-- Records provided follows --

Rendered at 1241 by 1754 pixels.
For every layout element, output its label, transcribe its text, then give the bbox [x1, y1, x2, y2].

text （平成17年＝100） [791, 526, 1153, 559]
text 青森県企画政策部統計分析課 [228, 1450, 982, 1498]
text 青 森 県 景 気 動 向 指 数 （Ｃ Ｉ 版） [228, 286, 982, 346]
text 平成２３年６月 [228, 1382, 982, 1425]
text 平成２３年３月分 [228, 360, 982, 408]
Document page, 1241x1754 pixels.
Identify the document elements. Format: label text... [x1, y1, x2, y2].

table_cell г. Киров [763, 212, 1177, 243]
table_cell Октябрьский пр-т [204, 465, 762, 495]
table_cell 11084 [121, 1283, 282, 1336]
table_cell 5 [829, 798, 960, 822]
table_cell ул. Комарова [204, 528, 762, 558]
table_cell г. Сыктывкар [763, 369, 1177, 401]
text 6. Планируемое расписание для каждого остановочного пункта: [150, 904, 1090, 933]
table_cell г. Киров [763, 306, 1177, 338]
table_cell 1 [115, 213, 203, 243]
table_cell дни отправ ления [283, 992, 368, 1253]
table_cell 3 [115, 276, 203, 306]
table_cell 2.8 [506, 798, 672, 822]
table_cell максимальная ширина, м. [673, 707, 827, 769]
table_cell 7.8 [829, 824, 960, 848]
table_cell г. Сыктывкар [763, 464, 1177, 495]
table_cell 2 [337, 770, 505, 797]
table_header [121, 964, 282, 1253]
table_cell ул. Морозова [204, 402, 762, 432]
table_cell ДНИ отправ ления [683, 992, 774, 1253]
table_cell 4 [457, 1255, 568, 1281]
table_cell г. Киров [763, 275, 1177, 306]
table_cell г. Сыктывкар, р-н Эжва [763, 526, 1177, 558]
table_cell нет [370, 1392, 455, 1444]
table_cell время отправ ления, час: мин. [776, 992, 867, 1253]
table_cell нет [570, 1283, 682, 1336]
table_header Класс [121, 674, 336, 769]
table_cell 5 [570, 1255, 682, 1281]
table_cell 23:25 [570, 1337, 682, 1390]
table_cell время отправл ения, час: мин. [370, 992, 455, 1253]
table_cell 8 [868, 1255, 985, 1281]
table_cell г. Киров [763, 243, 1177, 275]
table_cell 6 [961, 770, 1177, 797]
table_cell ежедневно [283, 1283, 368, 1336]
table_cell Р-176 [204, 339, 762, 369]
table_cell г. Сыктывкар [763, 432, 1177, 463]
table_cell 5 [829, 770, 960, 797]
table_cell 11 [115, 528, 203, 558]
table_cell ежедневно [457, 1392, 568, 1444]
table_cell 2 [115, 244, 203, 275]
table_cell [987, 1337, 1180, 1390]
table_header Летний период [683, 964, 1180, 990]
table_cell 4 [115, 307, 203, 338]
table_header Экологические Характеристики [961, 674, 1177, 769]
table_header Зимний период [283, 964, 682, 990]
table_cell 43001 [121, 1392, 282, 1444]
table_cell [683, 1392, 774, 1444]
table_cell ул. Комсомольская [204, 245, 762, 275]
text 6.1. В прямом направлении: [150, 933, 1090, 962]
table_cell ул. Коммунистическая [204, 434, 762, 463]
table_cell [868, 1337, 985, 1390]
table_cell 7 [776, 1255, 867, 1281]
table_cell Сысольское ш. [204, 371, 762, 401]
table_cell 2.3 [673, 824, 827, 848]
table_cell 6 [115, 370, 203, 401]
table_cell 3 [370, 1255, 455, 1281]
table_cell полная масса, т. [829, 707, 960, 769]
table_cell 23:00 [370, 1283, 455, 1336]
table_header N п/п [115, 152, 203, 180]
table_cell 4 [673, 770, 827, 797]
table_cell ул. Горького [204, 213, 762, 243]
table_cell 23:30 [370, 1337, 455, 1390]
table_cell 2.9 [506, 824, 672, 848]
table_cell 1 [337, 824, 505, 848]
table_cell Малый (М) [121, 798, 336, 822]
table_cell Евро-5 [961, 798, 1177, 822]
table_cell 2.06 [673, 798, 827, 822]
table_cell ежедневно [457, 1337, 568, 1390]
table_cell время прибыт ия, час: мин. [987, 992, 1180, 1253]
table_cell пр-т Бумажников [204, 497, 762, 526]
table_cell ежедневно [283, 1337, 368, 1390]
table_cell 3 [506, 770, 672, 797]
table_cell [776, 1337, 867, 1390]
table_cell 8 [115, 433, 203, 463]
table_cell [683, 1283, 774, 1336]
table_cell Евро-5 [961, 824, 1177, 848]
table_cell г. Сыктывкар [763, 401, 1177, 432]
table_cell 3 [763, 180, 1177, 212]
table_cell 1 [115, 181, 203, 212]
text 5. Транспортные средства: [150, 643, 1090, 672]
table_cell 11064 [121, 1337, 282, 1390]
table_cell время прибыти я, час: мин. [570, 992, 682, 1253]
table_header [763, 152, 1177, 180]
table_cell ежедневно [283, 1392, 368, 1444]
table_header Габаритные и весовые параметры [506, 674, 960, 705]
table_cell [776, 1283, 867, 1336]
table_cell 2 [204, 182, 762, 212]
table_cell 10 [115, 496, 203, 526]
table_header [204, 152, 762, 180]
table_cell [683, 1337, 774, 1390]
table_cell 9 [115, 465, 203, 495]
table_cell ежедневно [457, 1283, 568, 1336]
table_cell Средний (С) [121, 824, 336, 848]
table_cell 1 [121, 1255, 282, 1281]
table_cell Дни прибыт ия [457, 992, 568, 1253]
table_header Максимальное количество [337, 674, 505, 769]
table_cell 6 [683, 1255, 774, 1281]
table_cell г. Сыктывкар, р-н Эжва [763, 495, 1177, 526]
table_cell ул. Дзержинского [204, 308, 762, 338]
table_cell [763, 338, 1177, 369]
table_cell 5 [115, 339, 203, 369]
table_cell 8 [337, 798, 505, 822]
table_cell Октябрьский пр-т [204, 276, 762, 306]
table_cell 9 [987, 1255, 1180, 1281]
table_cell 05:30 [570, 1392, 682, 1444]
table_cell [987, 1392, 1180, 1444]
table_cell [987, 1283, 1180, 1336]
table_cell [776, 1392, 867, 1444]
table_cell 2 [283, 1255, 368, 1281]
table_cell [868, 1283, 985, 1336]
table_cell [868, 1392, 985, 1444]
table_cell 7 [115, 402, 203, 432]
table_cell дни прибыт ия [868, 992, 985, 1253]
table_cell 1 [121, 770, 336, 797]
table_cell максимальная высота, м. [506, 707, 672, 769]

-- Records provided concluded --

*Task to carry out*
Your task is to quote, without any alteration, the lines running from the top of the records to the line that holds "Document page, 1241x1754 pixels.", both included.

*Solution to this task*
Rendered at 1241 by 1754 pixels.
For every layout element, output its label, transcribe its text, then give the bbox [x1, y1, x2, y2].

text （平成17年＝100） [791, 526, 1153, 559]
text 青森県企画政策部統計分析課 [228, 1450, 982, 1498]
text 青 森 県 景 気 動 向 指 数 （Ｃ Ｉ 版） [228, 286, 982, 346]
text 平成２３年６月 [228, 1382, 982, 1425]
text 平成２３年３月分 [228, 360, 982, 408]
Document page, 1241x1754 pixels.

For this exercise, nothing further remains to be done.